Voor Euro 6d Temp gelden dezelfde maxima als voor de originele Euro 6-norm, maar het verschil zit opnieuw in de meetmethode. Om dat goed te begrijpen, is het belangrijk om onderscheid te maken tussen laboratoriumtest WLTP en de Real Driving Emissions-test, ofwel de RDE-test.
Die test gaat een steeds grotere rol spelen in de certificering van auto’s. Waar de weliswaar meer realistische, maar kunstmatige WLTP-rit nog voldoet voor Euro 6c, speelt de RDE-test bij Euro 6d Temp een rol.
Hoe groot het verschil tussen laboratorium en praktijk is, blijkt wel uit de normen die aanvankelijk worden gehanteerd; bij Euro 6d Temp mogen auto’s tijdens de RDE-rit nog 2,1 keer hun WLTP-uitstoot realiseren, terwijl dat bij de definitieve 6d-norm 1,5 keer de laboratoriumlimiet mag zijn.
Dit heeft vooral gevolgen voor dieselauto’s, die doorgaans meer NOx uitstoten. Het roetfilter moest dat ondervangen, maar deze filters raken nogal eens verstopt als er niet zo nu en dan hard en over een langere afstand gereden wordt.
Dit wordt door fabrikanten aangevoerd als de reden voor het gebruik van software die ervoor zorgt dat de nabehandeling van NOx-uitstoot omzeild wordt. Maar ook het uitlaatsysteem van direct ingespoten benzinemotoren ontkomt niet aan de montage van een partikelfilter.
Waarom verdwijnen er modellen?
In de praktijk zijn autofabrikanten door de nieuwe regels genoodzaakt om hun auto’s dus aan te passen of van nieuwe motoren te voorzien.

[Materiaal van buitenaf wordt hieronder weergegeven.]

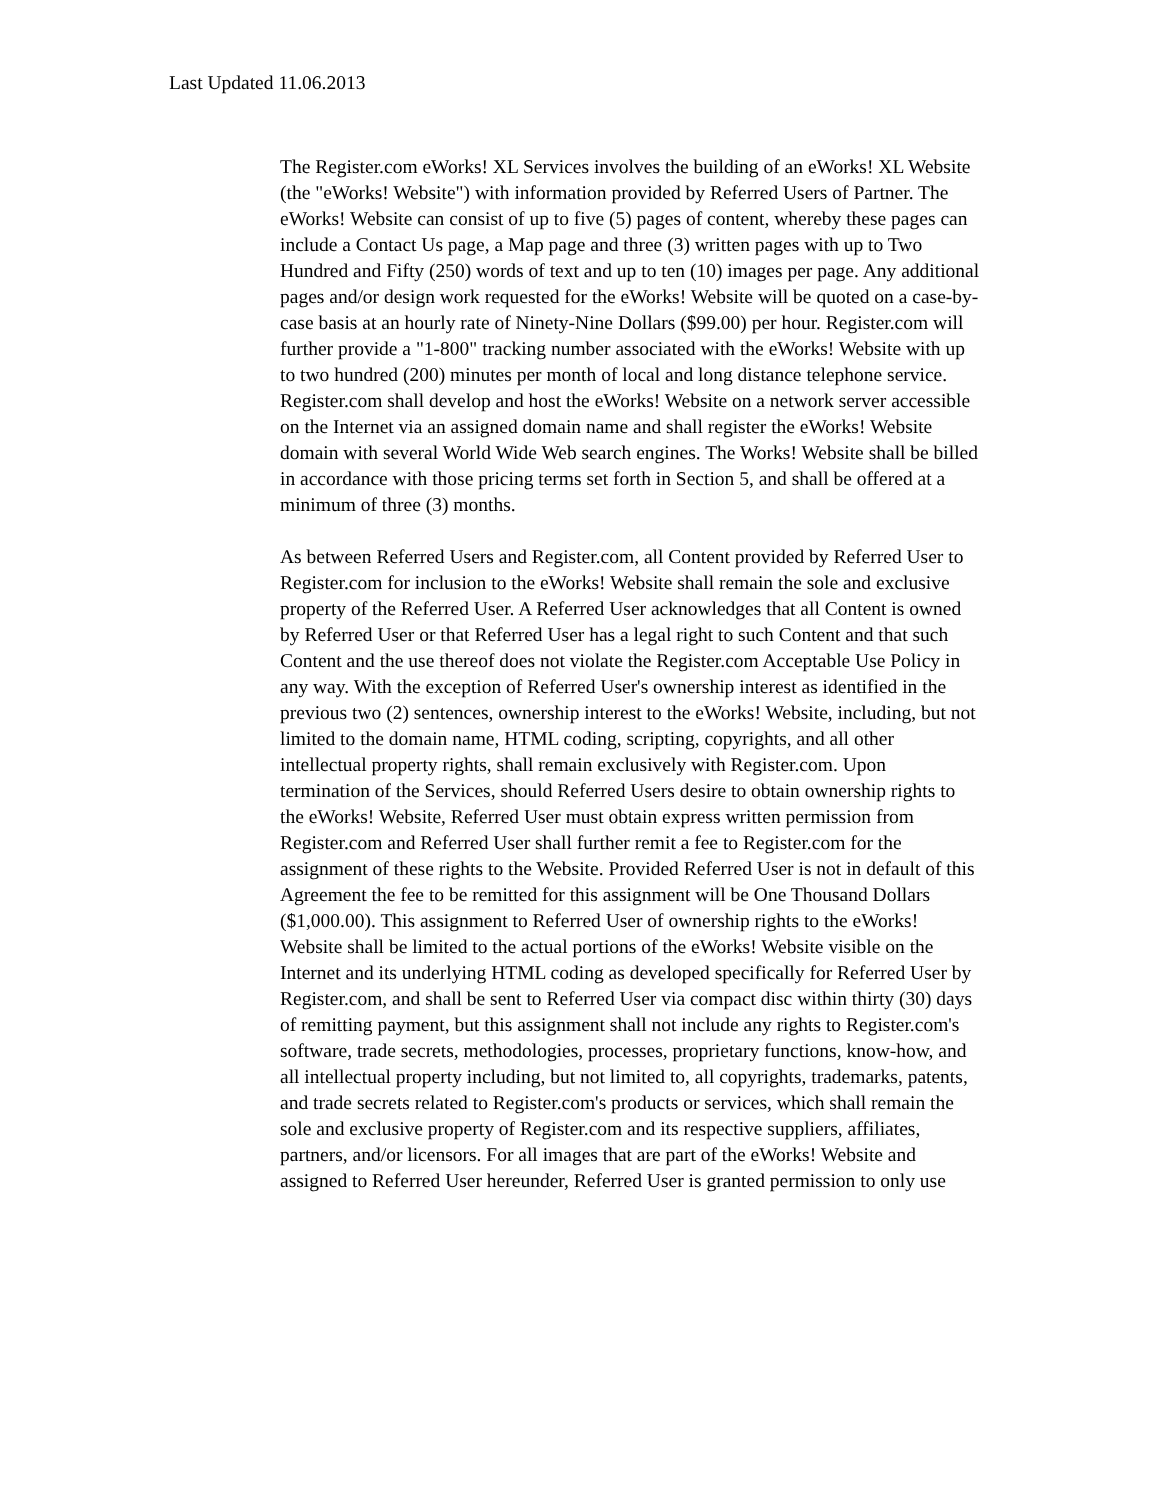Last Updated 11.06.2013
The Register.com eWorks! XL Services involves the building of an eWorks! XL Website (the "eWorks! Website") with information provided by Referred Users of Partner. The eWorks! Website can consist of up to five (5) pages of content, whereby these pages can include a Contact Us page, a Map page and three (3) written pages with up to Two Hundred and Fifty (250) words of text and up to ten (10) images per page. Any additional pages and/or design work requested for the eWorks! Website will be quoted on a case-by-case basis at an hourly rate of Ninety-Nine Dollars ($99.00) per hour. Register.com will further provide a "1-800" tracking number associated with the eWorks! Website with up to two hundred (200) minutes per month of local and long distance telephone service. Register.com shall develop and host the eWorks! Website on a network server accessible on the Internet via an assigned domain name and shall register the eWorks! Website domain with several World Wide Web search engines. The Works! Website shall be billed in accordance with those pricing terms set forth in Section 5, and shall be offered at a minimum of three (3) months.
As between Referred Users and Register.com, all Content provided by Referred User to Register.com for inclusion to the eWorks! Website shall remain the sole and exclusive property of the Referred User. A Referred User acknowledges that all Content is owned by Referred User or that Referred User has a legal right to such Content and that such Content and the use thereof does not violate the Register.com Acceptable Use Policy in any way. With the exception of Referred User's ownership interest as identified in the previous two (2) sentences, ownership interest to the eWorks! Website, including, but not limited to the domain name, HTML coding, scripting, copyrights, and all other intellectual property rights, shall remain exclusively with Register.com. Upon termination of the Services, should Referred Users desire to obtain ownership rights to the eWorks! Website, Referred User must obtain express written permission from Register.com and Referred User shall further remit a fee to Register.com for the assignment of these rights to the Website. Provided Referred User is not in default of this Agreement the fee to be remitted for this assignment will be One Thousand Dollars ($1,000.00). This assignment to Referred User of ownership rights to the eWorks! Website shall be limited to the actual portions of the eWorks! Website visible on the Internet and its underlying HTML coding as developed specifically for Referred User by Register.com, and shall be sent to Referred User via compact disc within thirty (30) days of remitting payment, but this assignment shall not include any rights to Register.com's software, trade secrets, methodologies, processes, proprietary functions, know-how, and all intellectual property including, but not limited to, all copyrights, trademarks, patents, and trade secrets related to Register.com's products or services, which shall remain the sole and exclusive property of Register.com and its respective suppliers, affiliates, partners, and/or licensors. For all images that are part of the eWorks! Website and assigned to Referred User hereunder, Referred User is granted permission to only use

Modellen die toch al op de nominatie stonden om te worden vervangen, verdwijnen daardoor vaak voortijdig van het toneel. Zo is de recent geïntroduceerde XJR575 alweer uit het aanbod van Jaguar verwijderd. Ook volumemerken als Renault en Volkwagen hebben onlangs bepaalde versies van modellen geschrapt.
Ook de test zelf speelt een rol in de inperking van het modelaanbod, want een beperkte testcapaciteit bij een verplichte keuring van alle modelvarianten dwingt fabrikanten om bepaalde modellen tijdelijk uit het online systeem waarmee klanten hun auto kunnen samenstellen te schrappen, de zogenaamde configurator.
Vanwege de beperkte testcapaciteit waarschuwen fabrikanten nu al dat de levertijden in de tweede helft van het jaar op kunnen lopen.
Dat hoeft echter niet te betekenen dat een bepaalde auto niet meer verkrijgbaar is, want er is ook nog de restantvoorraadregeling. Auto’s die nog in het NEDC-tijdperk getest zijn, mogen nog een jaar, dus tot 1 september 2019, verkocht worden, mits ze voor 1 juni 2018 gebouwd zijn.
Veel auto-importeurs zoeken dan ook tijdelijk hun toevlucht tot dit soort voorraden. Of de klant daar wat van merkt, verschilt per merk, omdat veel autobouwers altijd al grotendeels uit voorraad leveren.